■ TEXTO PROPORCIONADO ■
Sin embargo, cuando no se trata de fútbol, rugby o cricket, flamear la bandera con la cruz de San Jorge no es un detalle decoroso. Es incluso mal visto. Recuerda tiempos en los cuales en nombre de esa bandera se organizó todo el movimiento nacionalista xenófobo de ultra derecha que atemorizaba a los inmigrantes y dejaba tras de sí una estela de violencia y exaltación política. Probablemente, el mejor retrato del período esté en la película This is England, del director Shane Meadows. Hace algunas semanas la temida English Defense League (EDL) marchó por la calles del sur de Londres para recordar a sus compatriotas que no ha abandonado el objetivo de “purificar” el suelo inglés. Como era de esperarse, la cruz de San Jorge fue protagonista.

Grupos anti-EDL se dieron cita para rechazar la convocatoria. Alegaron tener conocimiento de los vínculos entre la extrema derecha inglesa y el asesino que acaba de terminar con la vida de 76 personas en una isla noruega. En efecto, Anders Behring Breivik era un entusiasta admirador de la EDL. A su vez, los nacionalistas ingleses han utilizado todo tipo de eufemismos para evitar una condena directa a la masacre. Muchos rescatan el “espíritu de la cruzada anti-musulmana” de Breivik.

Se lo firmo: si mañana despierta el debate sobre la creación de un parlamento sudamericano o de unificación monetaria, los chilenos seremos los primeros en poner cara de asco.

Si bien ese sentimiento radical está muy focalizado y es absolutamente minoritario, existe otro sentimiento nacional más extendido que no involucra odiosidad frente a lo extranjero, sino que se manifiesta a través de una actitud pragmática de aislacionismo. La mentalidad de isla no desapareció con la globalización. Hoy los conservadores británicos se congratulan por su consistente euroescepticismo. Mientras la moneda común del continente se hunde poco a poco, en Londres la libra esterlina sigue firme. “Tuvimos razón”, parecen decir, “siempre tuvimos razón al decir que no”. Tanto así, que el actual gobierno está estudiando tomar medidas más profundas que lo distancien de Bruselas.

Los dos sentimientos nacionalistas reseñados no tienen relación. Mientras el primero es racista, discriminador y de guata, el segundo es estratégico, respetuoso y con mucha cabeza. El primero tiene por misión hacer de la vida de los ajenos un infierno, el segundo sólo busca asegurar mejores condiciones para los propios sin cargar con los costos de los demás. El primero se hace con la cruz de San Jorge, el segundo con la Union Jack.

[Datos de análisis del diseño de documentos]
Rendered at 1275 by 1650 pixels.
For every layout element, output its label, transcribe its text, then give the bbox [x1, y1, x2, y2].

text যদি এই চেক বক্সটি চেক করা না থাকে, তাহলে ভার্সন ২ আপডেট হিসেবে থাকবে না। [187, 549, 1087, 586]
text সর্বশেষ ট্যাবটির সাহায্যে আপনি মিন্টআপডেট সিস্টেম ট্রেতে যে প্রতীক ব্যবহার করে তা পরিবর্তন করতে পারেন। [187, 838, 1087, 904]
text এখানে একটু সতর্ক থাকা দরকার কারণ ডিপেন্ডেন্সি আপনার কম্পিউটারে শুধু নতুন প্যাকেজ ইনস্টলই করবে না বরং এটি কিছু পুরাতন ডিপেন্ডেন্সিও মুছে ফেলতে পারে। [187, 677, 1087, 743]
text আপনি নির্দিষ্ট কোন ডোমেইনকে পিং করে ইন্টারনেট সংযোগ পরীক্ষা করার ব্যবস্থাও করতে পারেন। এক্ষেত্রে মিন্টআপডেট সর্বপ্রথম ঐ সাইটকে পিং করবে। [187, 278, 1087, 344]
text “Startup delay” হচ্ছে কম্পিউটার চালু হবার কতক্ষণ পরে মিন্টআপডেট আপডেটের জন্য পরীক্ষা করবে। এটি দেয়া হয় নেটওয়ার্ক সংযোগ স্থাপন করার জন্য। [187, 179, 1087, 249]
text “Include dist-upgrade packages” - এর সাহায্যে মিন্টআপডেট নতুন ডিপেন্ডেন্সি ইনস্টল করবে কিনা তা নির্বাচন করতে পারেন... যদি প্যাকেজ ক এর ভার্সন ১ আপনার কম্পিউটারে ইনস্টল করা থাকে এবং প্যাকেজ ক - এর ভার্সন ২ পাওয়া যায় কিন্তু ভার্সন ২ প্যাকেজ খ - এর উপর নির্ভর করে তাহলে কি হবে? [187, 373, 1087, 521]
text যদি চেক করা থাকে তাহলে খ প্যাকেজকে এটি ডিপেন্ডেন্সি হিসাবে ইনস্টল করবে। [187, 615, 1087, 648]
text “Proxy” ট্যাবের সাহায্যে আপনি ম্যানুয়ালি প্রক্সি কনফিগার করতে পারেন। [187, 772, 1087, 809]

■ PREGUNTAS POR RESPONDER ■
a) Según el texto sobre el nacionalismo inglés, ¿qué película ofrece probablemente el mejor retrato del período?
b) Transcribe del texto sobre el nacionalismo inglés el fragmento que empieza en «Los dos sentimientos» y termina en «la Union Jack.».

■ RESPUESTAS ■
a) This is England, del director Shane Meadows.

b)
Los dos sentimientos nacionalistas reseñados no tienen relación. Mientras el primero es racista, discriminador y de guata, el segundo es estratégico, respetuoso y con mucha cabeza. El primero tiene por misión hacer de la vida de los ajenos un infierno, el segundo sólo busca asegurar mejores condiciones para los propios sin cargar con los costos de los demás. El primero se hace con la cruz de San Jorge, el segundo con la Union Jack.